Metsamor plant’s control room. Photolur image via RFERL.

“The Armenian side should not forget that Azerbaijan’s most modern missile systems allow hitting the Metsamor nuclear power plant with high accuracy, which could lead to a major disaster to Armenia,” Azerbaijani defense ministry’s spokesman Vagif Dargahly said on July 16, Azerbaijani media reported. The threat came two days after an Azerbaijani general and several other officers were killed in fighting on Armenian-Azerbaijani border and Azerbaijan launched missile attacks on military targets in Armenia’s northeastern Tavush province.

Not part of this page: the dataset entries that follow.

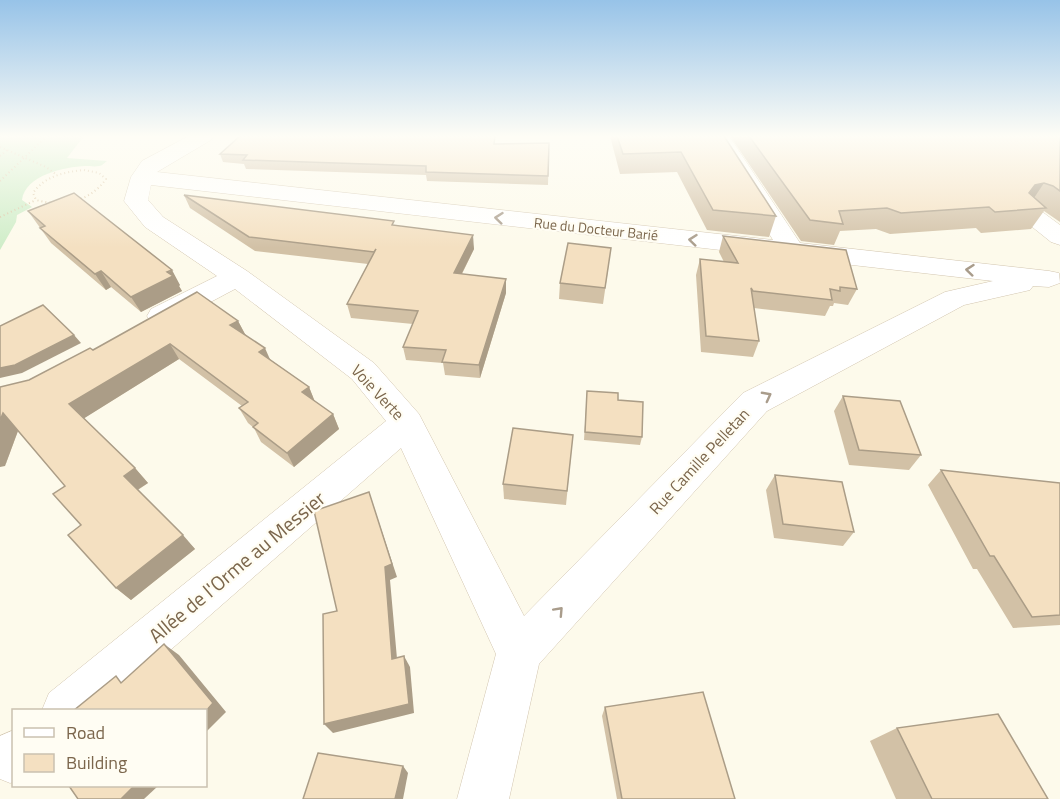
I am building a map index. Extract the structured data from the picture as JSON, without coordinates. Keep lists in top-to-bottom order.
{
  "streets": {
    "street": [
      "Rue du Docteur Barié",
      "Voie Verte",
      "Rue Camille Pelletan",
      "Allée de l'Orme au Messier"
    ]
  },
  "crossings": [
    ["Rue du Docteur Barié", "Voie Verte"],
    ["Rue du Docteur Barié", "Rue Camille Pelletan"],
    ["Voie Verte", "Rue Camille Pelletan"],
    ["Voie Verte", "Allée de l'Orme au Messier"]
  ],
  "one_way": ["Rue du Docteur Barié", "Rue Camille Pelletan"],
  "legend": ["Road", "Building"]
}
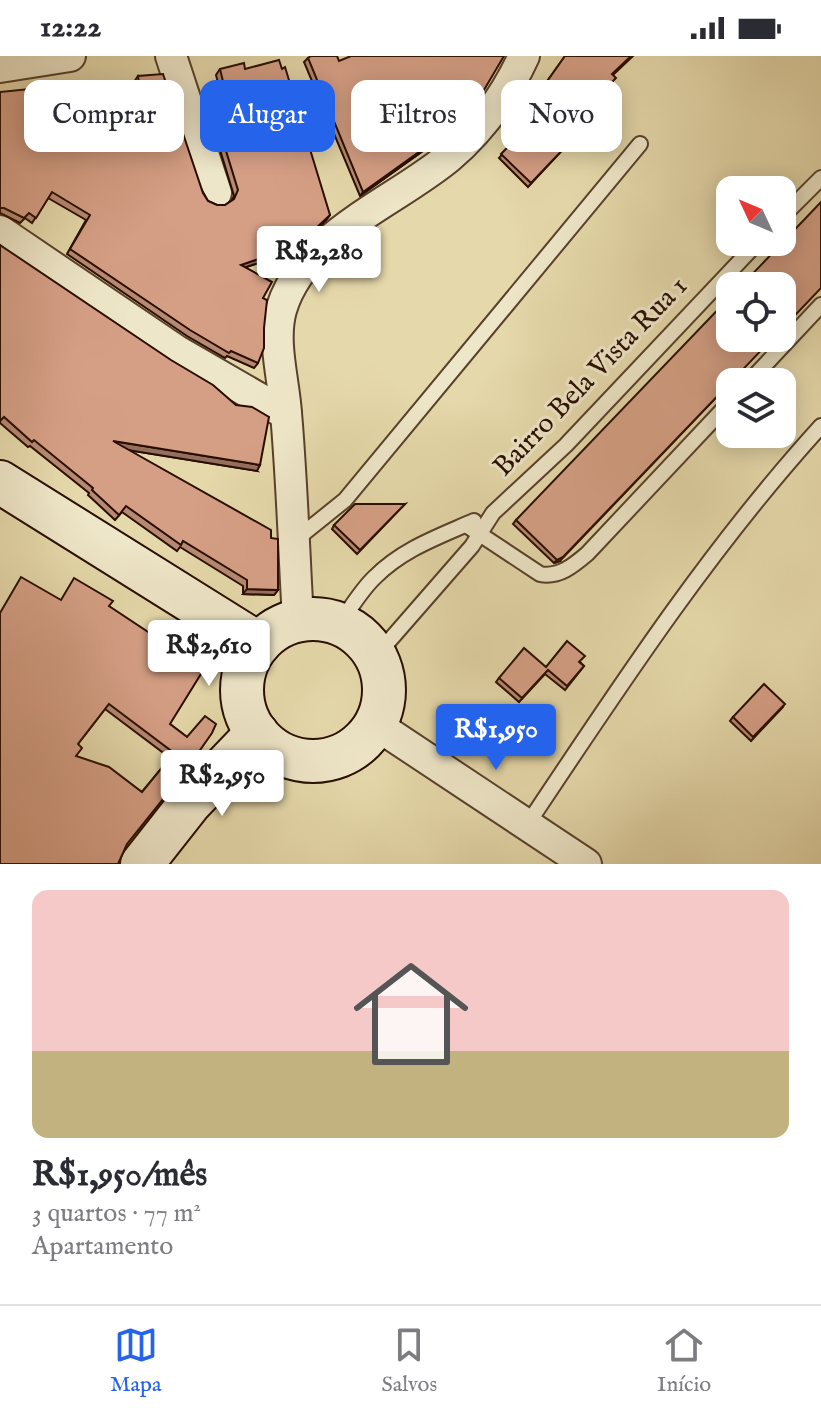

The “most modern missile systems” reference was likely to the LORA missile system that Azerbaijan first acquired from Israel in June 2018. At the time, Azerbaijani defense ministry threatened “destruction of facilities in Armenia to make life extinct for centuries” (sic!); the cryptic statetement presumably referred to potential radiation leak that striking a nuclear facility could cause. In June 2020, Israeli Aerospace Industries (IAI) conducted a test of the LORA missile reportedly hitting a target 400 kilometres away. The Metsamor nuclear power plant is located less than 150 kilometres from Azerbaijani border.

Additionally, in 2016 an Azerbaijani defense ministry official Gahraman Mansiyev published an article that studied the impact of radiation release from Metsamor should it be “destroyed.”

The latest threats come on the back of similarly outrageous threats in the past. Thus, in 1993 Azerbaijan’s then interior minister Iskender Hamidov threatened nuclear attacks against Yerevan and Stepanakert. In 2004, then defense ministry spokesman Ramiz Melikov called Armenians a “nuisance and has no right to live in this region.” and threatened takeover of Armenia by Azerbaijan “in the next 25-30 years.”

While those earlier threats were largely ignored, this time around, Armenian officials blasted the comment as threatening “nuclear terrorism,” and Armenia’s diplomats liaised with international counterparts, including at the International Atomic Energy Agency (IAEA).

UPDATE: The threat received some international media coverage, including from RFERL.

UPDATE2: On July 29, Armenia’s foreign minister Zohrab Mnatsakanyan told Jerusalem Post that “Israel needs to halt all weapons sales to Azerbaijan,” though weapons deliveries are believed to have continued since.